> **Instructions for the task**
Restate the whole listing exactly, leaving nothing out.

> **Exercise input**

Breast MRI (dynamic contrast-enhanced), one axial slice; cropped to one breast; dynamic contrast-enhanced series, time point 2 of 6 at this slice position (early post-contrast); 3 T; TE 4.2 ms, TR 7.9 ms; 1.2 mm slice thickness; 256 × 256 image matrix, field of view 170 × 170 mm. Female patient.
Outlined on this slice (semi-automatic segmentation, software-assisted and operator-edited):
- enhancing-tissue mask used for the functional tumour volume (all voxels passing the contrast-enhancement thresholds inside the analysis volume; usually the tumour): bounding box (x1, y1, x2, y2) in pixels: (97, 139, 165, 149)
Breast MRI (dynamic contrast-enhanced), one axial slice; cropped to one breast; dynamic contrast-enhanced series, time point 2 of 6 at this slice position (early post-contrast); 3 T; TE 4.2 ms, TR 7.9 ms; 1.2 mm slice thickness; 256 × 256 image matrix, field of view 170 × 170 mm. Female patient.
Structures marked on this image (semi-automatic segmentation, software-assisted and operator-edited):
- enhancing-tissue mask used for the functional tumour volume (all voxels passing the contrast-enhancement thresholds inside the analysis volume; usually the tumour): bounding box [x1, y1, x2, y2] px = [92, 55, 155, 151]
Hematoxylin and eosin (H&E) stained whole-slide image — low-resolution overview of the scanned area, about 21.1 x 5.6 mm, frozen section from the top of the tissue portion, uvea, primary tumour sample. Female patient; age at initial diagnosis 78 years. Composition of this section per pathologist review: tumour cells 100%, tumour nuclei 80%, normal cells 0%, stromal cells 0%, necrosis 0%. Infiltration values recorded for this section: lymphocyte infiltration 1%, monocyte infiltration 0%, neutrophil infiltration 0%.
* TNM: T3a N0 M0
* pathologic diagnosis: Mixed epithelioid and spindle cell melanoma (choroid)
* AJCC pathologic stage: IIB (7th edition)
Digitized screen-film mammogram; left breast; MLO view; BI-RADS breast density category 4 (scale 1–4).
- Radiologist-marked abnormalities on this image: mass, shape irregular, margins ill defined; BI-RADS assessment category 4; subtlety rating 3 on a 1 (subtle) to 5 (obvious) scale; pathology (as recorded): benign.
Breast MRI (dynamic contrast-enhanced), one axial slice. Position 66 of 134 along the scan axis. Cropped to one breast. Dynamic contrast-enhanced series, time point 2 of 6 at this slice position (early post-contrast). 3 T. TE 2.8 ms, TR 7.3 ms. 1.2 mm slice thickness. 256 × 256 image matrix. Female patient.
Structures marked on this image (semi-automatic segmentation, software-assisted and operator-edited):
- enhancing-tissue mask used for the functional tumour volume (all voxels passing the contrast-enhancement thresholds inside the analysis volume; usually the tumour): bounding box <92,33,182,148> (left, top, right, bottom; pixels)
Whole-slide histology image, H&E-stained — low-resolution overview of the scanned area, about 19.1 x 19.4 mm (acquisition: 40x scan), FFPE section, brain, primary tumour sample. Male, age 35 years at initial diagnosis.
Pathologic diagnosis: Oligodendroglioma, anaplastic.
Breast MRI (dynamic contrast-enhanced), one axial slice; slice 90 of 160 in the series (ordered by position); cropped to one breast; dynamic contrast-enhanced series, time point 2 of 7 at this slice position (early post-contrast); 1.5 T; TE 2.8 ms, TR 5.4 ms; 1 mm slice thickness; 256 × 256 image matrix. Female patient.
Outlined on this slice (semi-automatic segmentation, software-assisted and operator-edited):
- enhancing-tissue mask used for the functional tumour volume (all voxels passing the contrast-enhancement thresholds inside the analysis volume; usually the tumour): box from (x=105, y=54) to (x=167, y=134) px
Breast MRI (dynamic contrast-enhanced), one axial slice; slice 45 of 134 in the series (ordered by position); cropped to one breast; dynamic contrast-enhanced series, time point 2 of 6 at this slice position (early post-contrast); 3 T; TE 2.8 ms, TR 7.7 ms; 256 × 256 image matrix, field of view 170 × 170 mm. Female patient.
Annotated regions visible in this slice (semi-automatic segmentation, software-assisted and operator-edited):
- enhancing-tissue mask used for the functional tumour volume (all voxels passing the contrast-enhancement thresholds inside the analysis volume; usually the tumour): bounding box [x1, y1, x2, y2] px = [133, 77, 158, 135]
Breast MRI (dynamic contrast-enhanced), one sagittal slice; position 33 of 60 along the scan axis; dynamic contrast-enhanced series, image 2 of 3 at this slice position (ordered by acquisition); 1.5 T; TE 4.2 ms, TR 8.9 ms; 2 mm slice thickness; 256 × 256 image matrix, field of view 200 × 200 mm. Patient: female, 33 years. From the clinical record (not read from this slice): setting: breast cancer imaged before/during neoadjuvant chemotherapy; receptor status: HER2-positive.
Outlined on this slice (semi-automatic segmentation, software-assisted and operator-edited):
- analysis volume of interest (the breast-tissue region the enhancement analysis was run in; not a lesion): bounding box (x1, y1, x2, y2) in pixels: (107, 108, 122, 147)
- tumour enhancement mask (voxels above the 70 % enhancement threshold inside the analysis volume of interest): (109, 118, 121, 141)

> **Task solution**
Breast MRI (dynamic contrast-enhanced), one axial slice; cropped to one breast; dynamic contrast-enhanced series, time point 2 of 6 at this slice position (early post-contrast); 3 T; TE 4.2 ms, TR 7.9 ms; 1.2 mm slice thickness; 256 × 256 image matrix, field of view 170 × 170 mm. Female patient.
Outlined on this slice (semi-automatic segmentation, software-assisted and operator-edited):
- enhancing-tissue mask used for the functional tumour volume (all voxels passing the contrast-enhancement thresholds inside the analysis volume; usually the tumour): bounding box (x1, y1, x2, y2) in pixels: (97, 139, 165, 149)
Breast MRI (dynamic contrast-enhanced), one axial slice; cropped to one breast; dynamic contrast-enhanced series, time point 2 of 6 at this slice position (early post-contrast); 3 T; TE 4.2 ms, TR 7.9 ms; 1.2 mm slice thickness; 256 × 256 image matrix, field of view 170 × 170 mm. Female patient.
Structures marked on this image (semi-automatic segmentation, software-assisted and operator-edited):
- enhancing-tissue mask used for the functional tumour volume (all voxels passing the contrast-enhancement thresholds inside the analysis volume; usually the tumour): bounding box [x1, y1, x2, y2] px = [92, 55, 155, 151]
Hematoxylin and eosin (H&E) stained whole-slide image — low-resolution overview of the scanned area, about 21.1 x 5.6 mm, frozen section from the top of the tissue portion, uvea, primary tumour sample. Female patient; age at initial diagnosis 78 years. Composition of this section per pathologist review: tumour cells 100%, tumour nuclei 80%, normal cells 0%, stromal cells 0%, necrosis 0%. Infiltration values recorded for this section: lymphocyte infiltration 1%, monocyte infiltration 0%, neutrophil infiltration 0%.
* TNM: T3a N0 M0
* pathologic diagnosis: Mixed epithelioid and spindle cell melanoma (choroid)
* AJCC pathologic stage: IIB (7th edition)
Digitized screen-film mammogram; left breast; MLO view; BI-RADS breast density category 4 (scale 1–4).
- Radiologist-marked abnormalities on this image: mass, shape irregular, margins ill defined; BI-RADS assessment category 4; subtlety rating 3 on a 1 (subtle) to 5 (obvious) scale; pathology (as recorded): benign.
Breast MRI (dynamic contrast-enhanced), one axial slice. Position 66 of 134 along the scan axis. Cropped to one breast. Dynamic contrast-enhanced series, time point 2 of 6 at this slice position (early post-contrast). 3 T. TE 2.8 ms, TR 7.3 ms. 1.2 mm slice thickness. 256 × 256 image matrix. Female patient.
Structures marked on this image (semi-automatic segmentation, software-assisted and operator-edited):
- enhancing-tissue mask used for the functional tumour volume (all voxels passing the contrast-enhancement thresholds inside the analysis volume; usually the tumour): bounding box <92,33,182,148> (left, top, right, bottom; pixels)
Whole-slide histology image, H&E-stained — low-resolution overview of the scanned area, about 19.1 x 19.4 mm (acquisition: 40x scan), FFPE section, brain, primary tumour sample. Male, age 35 years at initial diagnosis.
Pathologic diagnosis: Oligodendroglioma, anaplastic.
Breast MRI (dynamic contrast-enhanced), one axial slice; slice 90 of 160 in the series (ordered by position); cropped to one breast; dynamic contrast-enhanced series, time point 2 of 7 at this slice position (early post-contrast); 1.5 T; TE 2.8 ms, TR 5.4 ms; 1 mm slice thickness; 256 × 256 image matrix. Female patient.
Outlined on this slice (semi-automatic segmentation, software-assisted and operator-edited):
- enhancing-tissue mask used for the functional tumour volume (all voxels passing the contrast-enhancement thresholds inside the analysis volume; usually the tumour): box from (x=105, y=54) to (x=167, y=134) px
Breast MRI (dynamic contrast-enhanced), one axial slice; slice 45 of 134 in the series (ordered by position); cropped to one breast; dynamic contrast-enhanced series, time point 2 of 6 at this slice position (early post-contrast); 3 T; TE 2.8 ms, TR 7.7 ms; 256 × 256 image matrix, field of view 170 × 170 mm. Female patient.
Annotated regions visible in this slice (semi-automatic segmentation, software-assisted and operator-edited):
- enhancing-tissue mask used for the functional tumour volume (all voxels passing the contrast-enhancement thresholds inside the analysis volume; usually the tumour): bounding box [x1, y1, x2, y2] px = [133, 77, 158, 135]
Breast MRI (dynamic contrast-enhanced), one sagittal slice; position 33 of 60 along the scan axis; dynamic contrast-enhanced series, image 2 of 3 at this slice position (ordered by acquisition); 1.5 T; TE 4.2 ms, TR 8.9 ms; 2 mm slice thickness; 256 × 256 image matrix, field of view 200 × 200 mm. Patient: female, 33 years. From the clinical record (not read from this slice): setting: breast cancer imaged before/during neoadjuvant chemotherapy; receptor status: HER2-positive.
Outlined on this slice (semi-automatic segmentation, software-assisted and operator-edited):
- analysis volume of interest (the breast-tissue region the enhancement analysis was run in; not a lesion): bounding box (x1, y1, x2, y2) in pixels: (107, 108, 122, 147)
- tumour enhancement mask (voxels above the 70 % enhancement threshold inside the analysis volume of interest): (109, 118, 121, 141)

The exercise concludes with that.